AUA was based on a strongly leftist cooperative model with tight relations to both politics and culture. In France, the group is mostly remembered for several collaborations with the so-called “red” communist mayors. Later, in the1980s, the rise of postmodernism was fatal for AUA, as much as it was for communism.
Les années AUA
Paul Chemetov and Jean Deroche, Atelier d’urbanisme et d’architecture, Bagnolet, 1968. Photo © Fonds Fabre Perrottet. SIAF / Cité de l’architecture & du patrimoine / Archives d’architecture du xxe siècle
Together with L’Atelier de Montrouge, another collective created in 1958, members of the AUA were qualified of French néo-brutalism. Other saw affinities with the Italian neo-realist movement, with whom they shared an interest for both industrialization and craft skills and a desire to ennobling poor material.
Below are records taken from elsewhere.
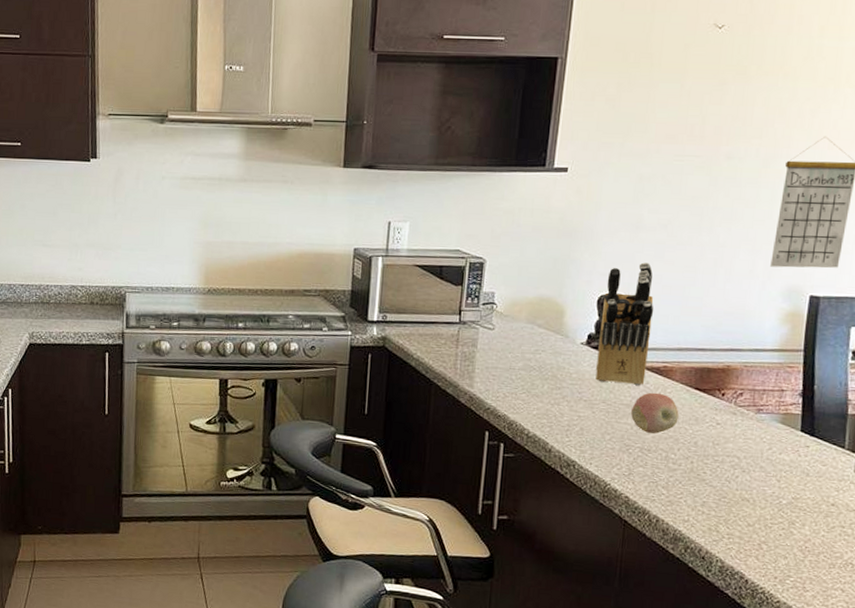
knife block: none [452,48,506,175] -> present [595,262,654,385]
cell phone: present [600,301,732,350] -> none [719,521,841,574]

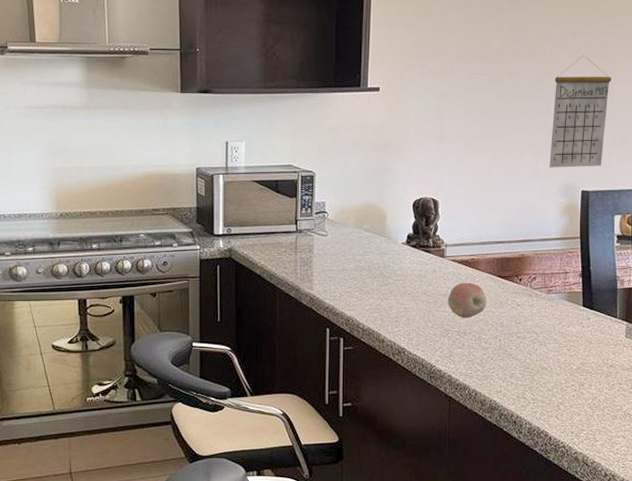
knife block: present [595,262,654,385] -> none [416,169,460,277]

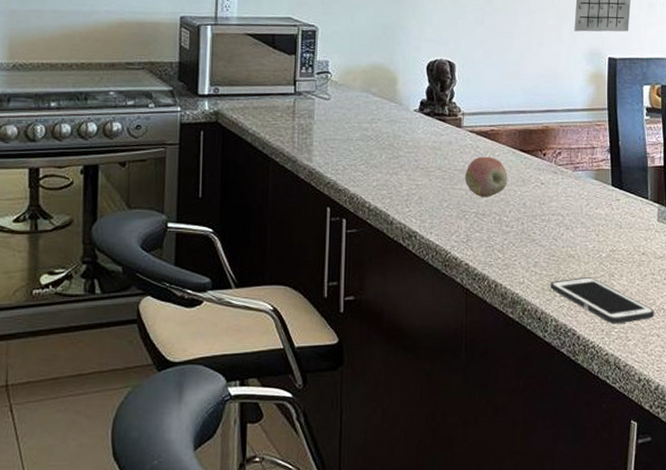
cell phone: none [525,387,621,427] -> present [551,277,655,324]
They were also amongst the first architects in France to offer a critique of the grands ensembles (in the magazine Forum, also created inside the group), aiming for a continuity of the urban fabric, there where Modern architecture had failed.
Les années AUA
Pantin administrative center, Jacques Kalisz e Jean Perrottet, 1962-1973. Photo © Gérard Guillat. Fonds Kalisz. SIAF. Cité de l’architecture et du patrimoine. Archives d’architecture du XXe siècle

All this, and much more, we learn in the exhibition “AUA – Une architecture de l’engagement 1960-1985.” For who is not familiar with the group (as I am sure it is the case for many architects outside France), the exhibition is a marvelous journey into a particular epoch and a singular approach to the profession. It is also a micro-history of 1960s to 1980s France. On the other hand, the French public might discover, meandering through the exhibition, many particular paths within the group: AUA was a collective formed of a series of individuals that kept their personal signatures and worked on particular projects. The rich series of oral histories presented throughout the exhibition might as well help the visitor to grasp the many personalities that constituted this fluctuant and evolving group.

 

 

Cohen and Grossman suggest that the fascination with AUA – and for other similar groups of the time – is the utopia it represents – a concrete utopia to use the word of German philosopher Ernst Bloch. But as every family, the AUA was full of life and highly dysfunctional at time. This is what transpires from the first ever retrospective dedicated to their work: a rich, compact and intense exhibition and an ode to a period in which politics and culture walked hand in hand. Yet if the exhibition revels an abounding quantity of archival material, models, drawings, photographs and original interviews, one would have liked more space to breathe and absorb what feels like a five room’s exhibition that has been condensed into one and only small exhibition space. But luckily, after the show closes the catalogue remains. “AUA – Une architecture de l’engagement 1960-1985”, is a beautifully designed and smartly curated book that offers a wonderful collection of essays by some of the best French architectural historians of the moment. As such, the exhibition and the book offer an immense contribution to French’s recent history.